David’s experience with God, shared in this Psalm, serves as a powerful message even today, 3000 years later. The center of these two verses is the phrase, “those who know your name put their trust in you.” The crucial factor is “knowing God’s name.” Either a person knows God’s name or he doesn’t. Those who do trust him, those who don’t do not trust him. “Knowing” in the context means “knowing through experience.” God’s “name” refers to his character.
Coming to know God’s name in Egypt
Exodus 5-15 vividly displays the difference. Several groups appear – Moses, Pharaoh, the people of Israel, the people of Egypt and by extension, the surrounding “nations.” Moses had come to “know God’s name” through personal experience. This culminated in his experience with God described in Exodus 33, when God showed him his glory (19And he said, “I will make all my goodness pass before you and will proclaim before you my name).

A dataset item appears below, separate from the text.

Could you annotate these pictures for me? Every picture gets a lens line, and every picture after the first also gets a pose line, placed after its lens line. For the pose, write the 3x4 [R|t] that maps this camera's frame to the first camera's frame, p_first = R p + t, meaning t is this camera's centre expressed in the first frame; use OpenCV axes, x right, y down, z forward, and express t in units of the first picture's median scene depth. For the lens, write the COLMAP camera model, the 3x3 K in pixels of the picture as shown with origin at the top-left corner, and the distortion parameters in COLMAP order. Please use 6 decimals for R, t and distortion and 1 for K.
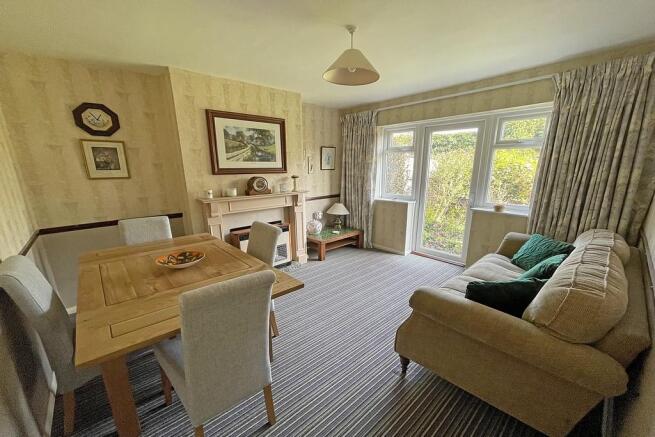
lens RADIAL K [[259.7, 0, 323.7], [0, 259.7, 232.8], [0, 0, 1]] dist [-0.000116, -0.000062]
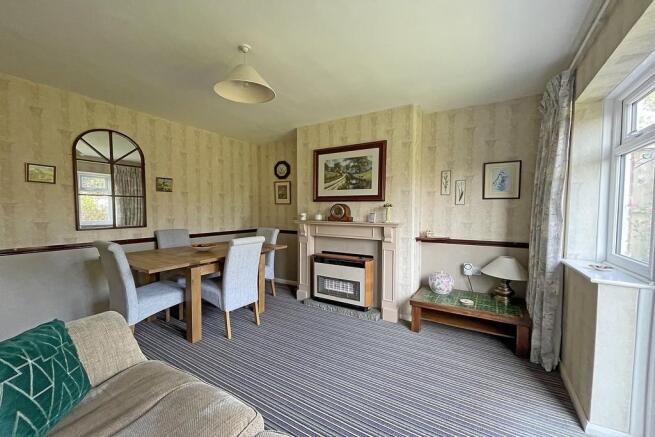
lens RADIAL K [[262.3, 0, 327.0], [0, 262.3, 222.7], [0, 0, 1]] dist [0.000825, -0.000006]
pose [[0.291070, 0.062473, -0.954660, 0.683960], [-0.245315, 0.969377, -0.011358, -0.121656], [0.924716, 0.237499, 0.297482, 0.664282]]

Pharaoh didn’t “know” God’s name. He mockingly asked Moses, 2“Who is the Lord, that I should obey his voice and let Israel go? I do not know the Lord, and moreover, I will not let Israel go.”). God arranged for Pharaoh to come to “know” by experience just who the Lord was. One by one the ten plagues were sent so that Pharaoh might “know that there is none like me [i.e. the Lord] in all the earth” (Exodus 9:14). In the end he confessed, “Now I know that the Lord is greater than all gods” (Exodus 18:11).
The people of Egypt also came to know about Israel’s God through the plagues and the Exodus (Exodus 7:5). The ten plagues exposed the powerlessness of the gods the Egyptians trusted in. Israel, God’s people, came to know the Lord as their Deliverer, through the same events (Exodus 6:7).
David’s experience with God
David initially came to know “God’s name” while serving as a shepherd. This gave him the confidence to trust in God when Goliath mocked the people of God. When they met on the field of battle, David told Goliath, “This day the Lord will deliver you into my hand… that all the earth may know that there is a God in Israel.” Further experiences with God brought David into a deeper knowledge of God’s name. From this background, David, writing under the inspiration of God, declares to us, “those who know your name put their trust in you.”
A challenge to trust God ourselves
We, who have experienced God’s help in times of trouble and have come to know his name, are encouraged to trust him as new troubles surround us. He is a “stronghold” in times of trouble, verse 9 tells us. The word “stronghold” literally means an inaccessible, secure place high up in the rim-rock of the mountains, a place of safety and security one can go to in times of danger.
We are encouraged to trust God in new times of difficulty because we have experienced his help in the past and have come to know him as a “stronghold,” a place of security and safety in difficult times.